L’Association toulousaine de la Paix par le Droit en voudrait à son vice-président si celui-ci n’abordait un ordre d’idées voisin. Je disais tout à l’heure qu’on ne refuse plus guère à l’histoire une bonne place dans l’enseignement secondaire. Il y a pourtant encore des voix dissidentes. M. Fouillée, dans un article tout récent, intitulé L’échec pédagogique des lettrés et des savants, s’exprime ainsi : « L’histoire exacte, l’histoire historique, l’histoire des historiens, qu’on a prétendu transporter dans l’éducation, est profondément triste, parce qu’elle n’est guère qu’un prolongement de l’histoire animale. Comme celle-ci est le tableau de la lutte pour la vie et de la domination des espèces les unes sur les autres, ainsi l’histoire humaine raconte la lutte des hommes et des sociétés pour la vie, l’exploitation de l’homme par l’homme, d’une race par une autre, d’une classe par une autre.
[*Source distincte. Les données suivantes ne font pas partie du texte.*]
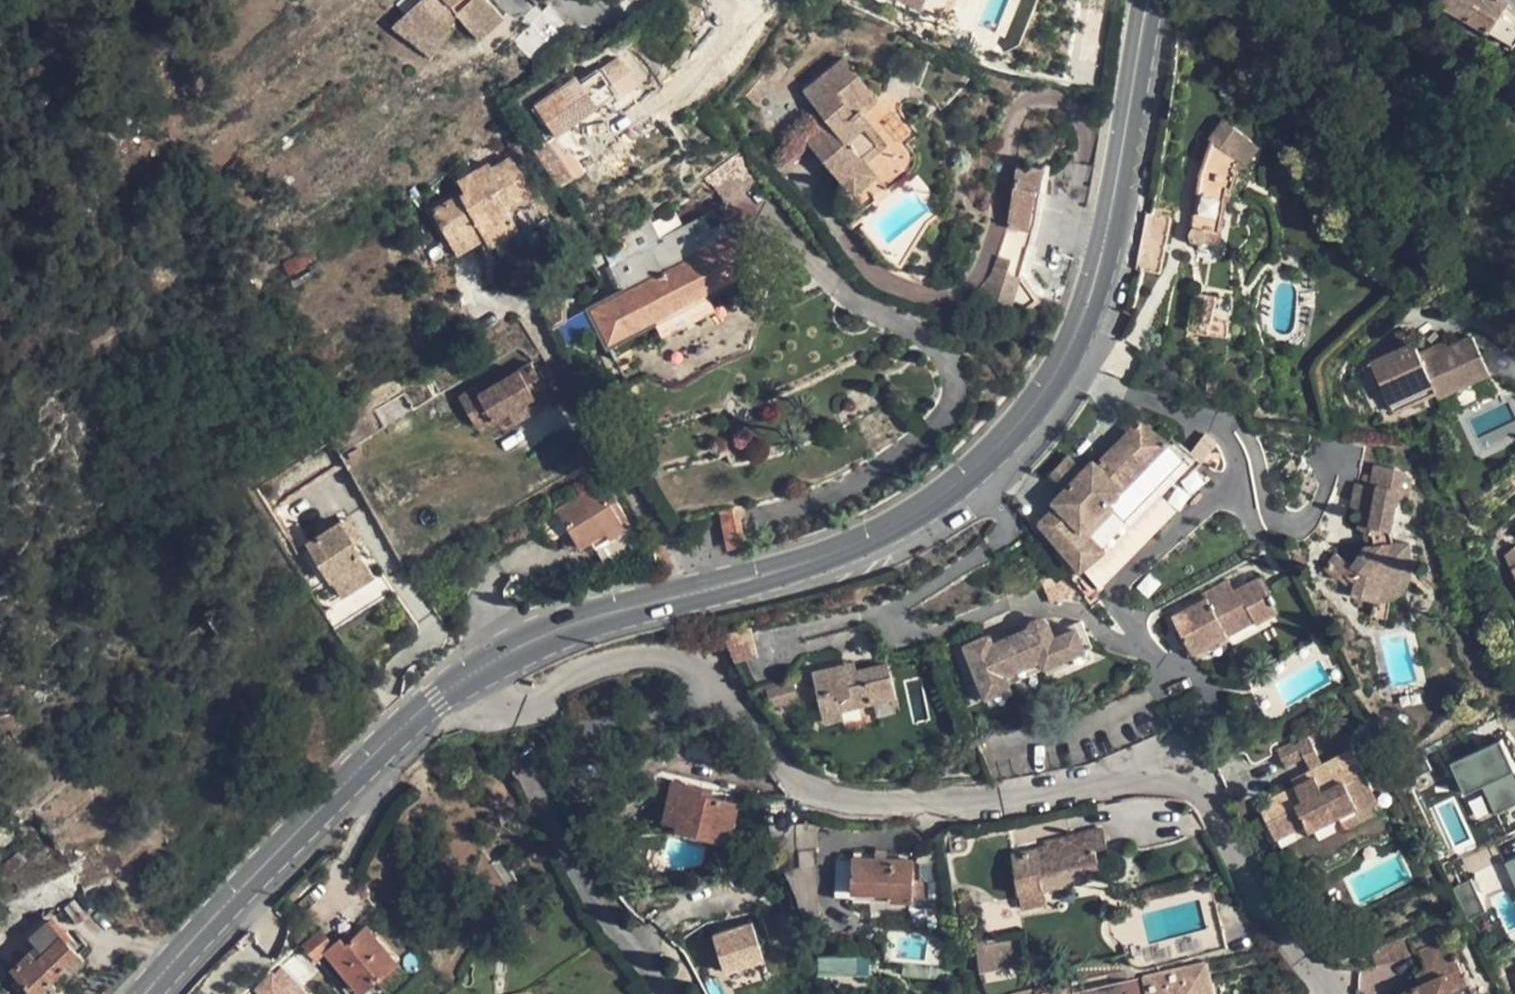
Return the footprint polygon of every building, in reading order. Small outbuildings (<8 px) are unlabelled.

Elle est l’épopée de la violence triomphante. C’est à force de crimes, de fourberies, de trahisons et de violations de traités qu’on a fait le royaume d’Angleterre, l’empire d’Allemagne — et le royaume de France[2]. » — « L’histoire, avait déjà dit lord Overton, à quoi sert-elle ? à empêcher les peuples de vivre unis en ressuscitant les vieilles inimitiés. » Certes, pour les moralistes et les pacifiques ces reproches sont graves ; ils ne s’adressent pas seulement à l’histoire contemporaine, mais c’est encore à elle qu’ils peuvent le plus justement s’adresser. S’il est chez tous les peuples d’Occident de fervents pa-

  1. L’Éducation libérale, 1873, p. 270.
  2. Revue politique et parlementaire, 10 mars 1901, pp. 472-473.